_Input_:
· · · · · · ·
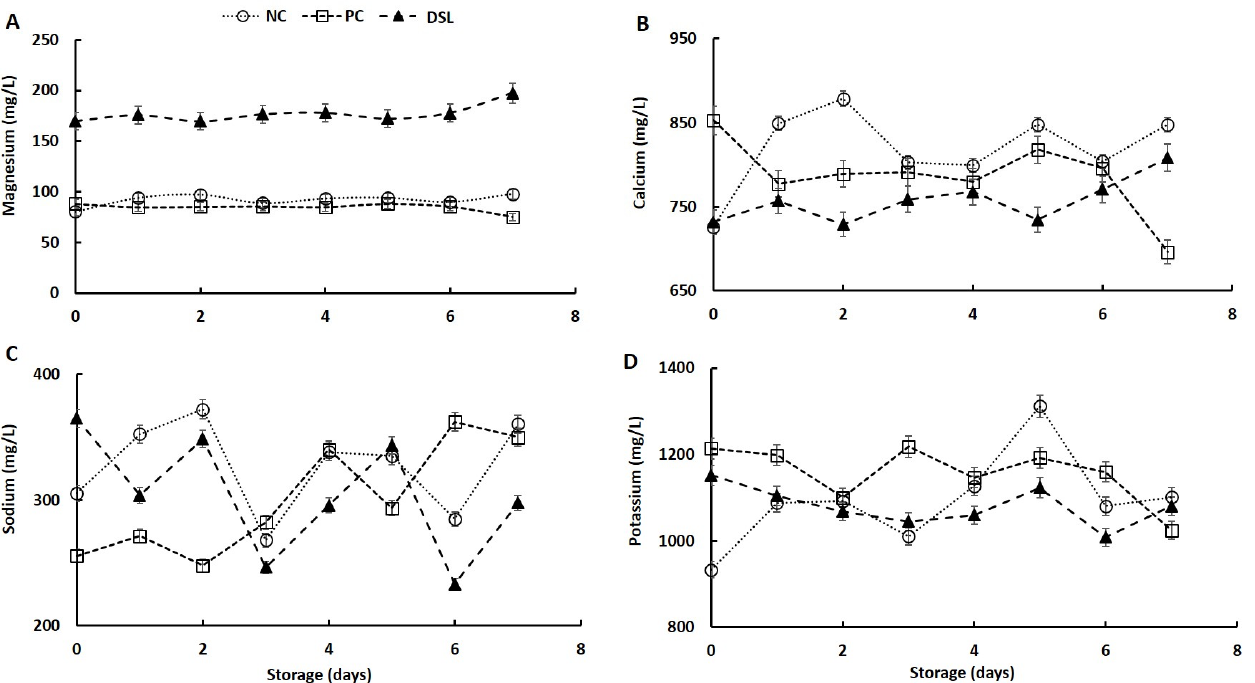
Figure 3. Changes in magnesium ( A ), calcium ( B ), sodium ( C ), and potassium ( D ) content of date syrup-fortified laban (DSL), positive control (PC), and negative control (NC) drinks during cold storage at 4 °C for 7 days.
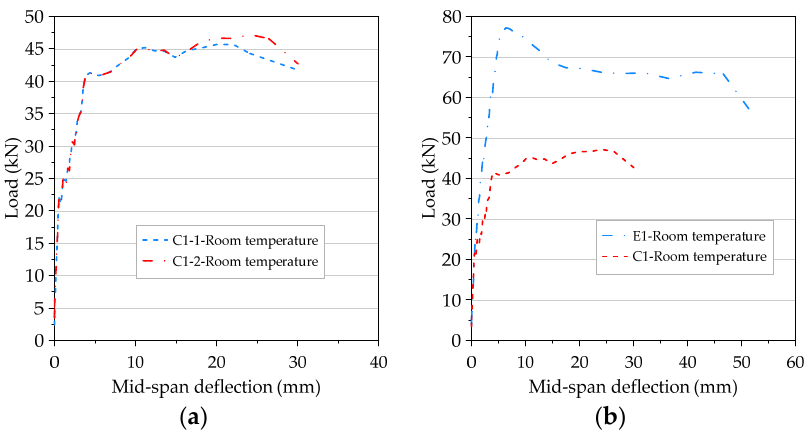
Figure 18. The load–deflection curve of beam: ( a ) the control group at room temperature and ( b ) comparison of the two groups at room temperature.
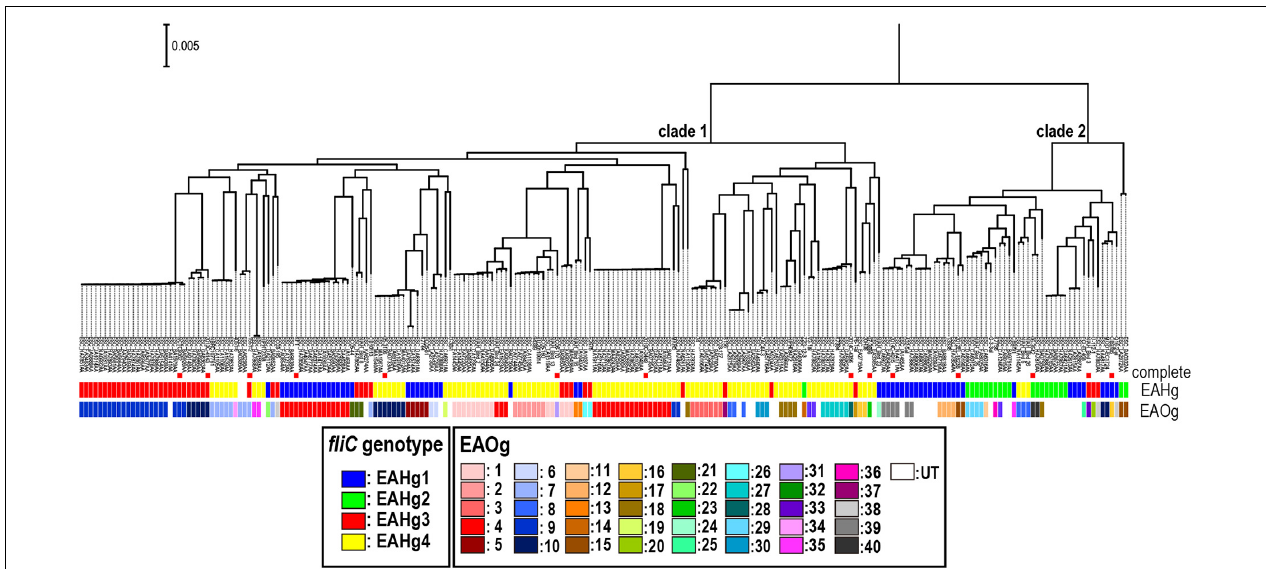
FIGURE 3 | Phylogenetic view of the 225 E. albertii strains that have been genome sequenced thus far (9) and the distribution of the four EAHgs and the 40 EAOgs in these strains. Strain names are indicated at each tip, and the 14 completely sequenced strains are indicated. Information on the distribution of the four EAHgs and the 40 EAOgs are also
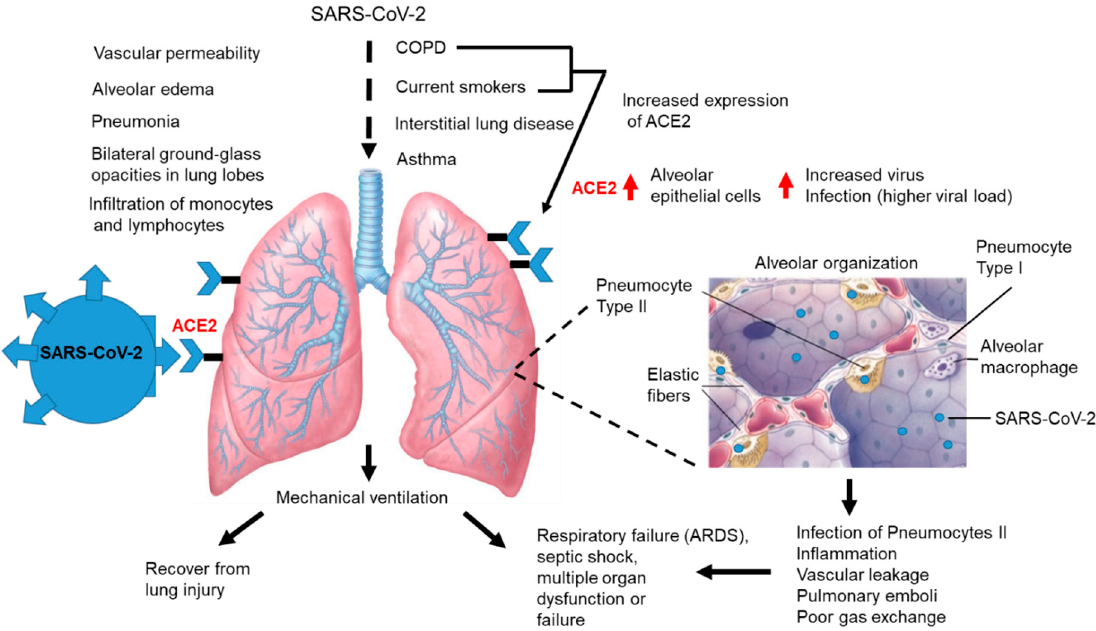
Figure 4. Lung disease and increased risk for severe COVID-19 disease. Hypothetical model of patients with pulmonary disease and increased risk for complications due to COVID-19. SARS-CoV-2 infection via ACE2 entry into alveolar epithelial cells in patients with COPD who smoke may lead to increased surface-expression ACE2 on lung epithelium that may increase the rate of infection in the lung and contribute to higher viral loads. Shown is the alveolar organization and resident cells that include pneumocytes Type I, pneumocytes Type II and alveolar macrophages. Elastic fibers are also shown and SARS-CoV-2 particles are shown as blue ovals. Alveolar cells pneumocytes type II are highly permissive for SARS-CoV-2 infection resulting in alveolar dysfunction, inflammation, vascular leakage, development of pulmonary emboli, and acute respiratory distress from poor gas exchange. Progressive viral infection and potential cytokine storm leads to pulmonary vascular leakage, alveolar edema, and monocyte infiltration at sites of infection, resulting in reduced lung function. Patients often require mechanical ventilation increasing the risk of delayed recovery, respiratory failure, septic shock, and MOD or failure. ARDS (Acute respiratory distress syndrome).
· · · · · · ·
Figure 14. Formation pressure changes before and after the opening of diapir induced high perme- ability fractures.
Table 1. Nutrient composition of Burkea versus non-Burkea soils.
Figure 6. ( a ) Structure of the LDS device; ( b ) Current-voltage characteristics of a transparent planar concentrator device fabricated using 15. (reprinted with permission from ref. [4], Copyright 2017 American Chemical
· · · · · · ·
_Your instructions_: Wherever the string "control" appears in the entries, copy that line.

_Result below_:
Figure 3. Changes in magnesium ( A ), calcium ( B ), sodium ( C ), and potassium ( D ) content of date syrup-fortified laban (DSL), positive control (PC), and negative control (NC) drinks during cold storage at 4 °C for 7 days.
Figure 18. The load–deflection curve of beam: ( a ) the control group at room temperature and ( b ) comparison of the two groups at room temperature.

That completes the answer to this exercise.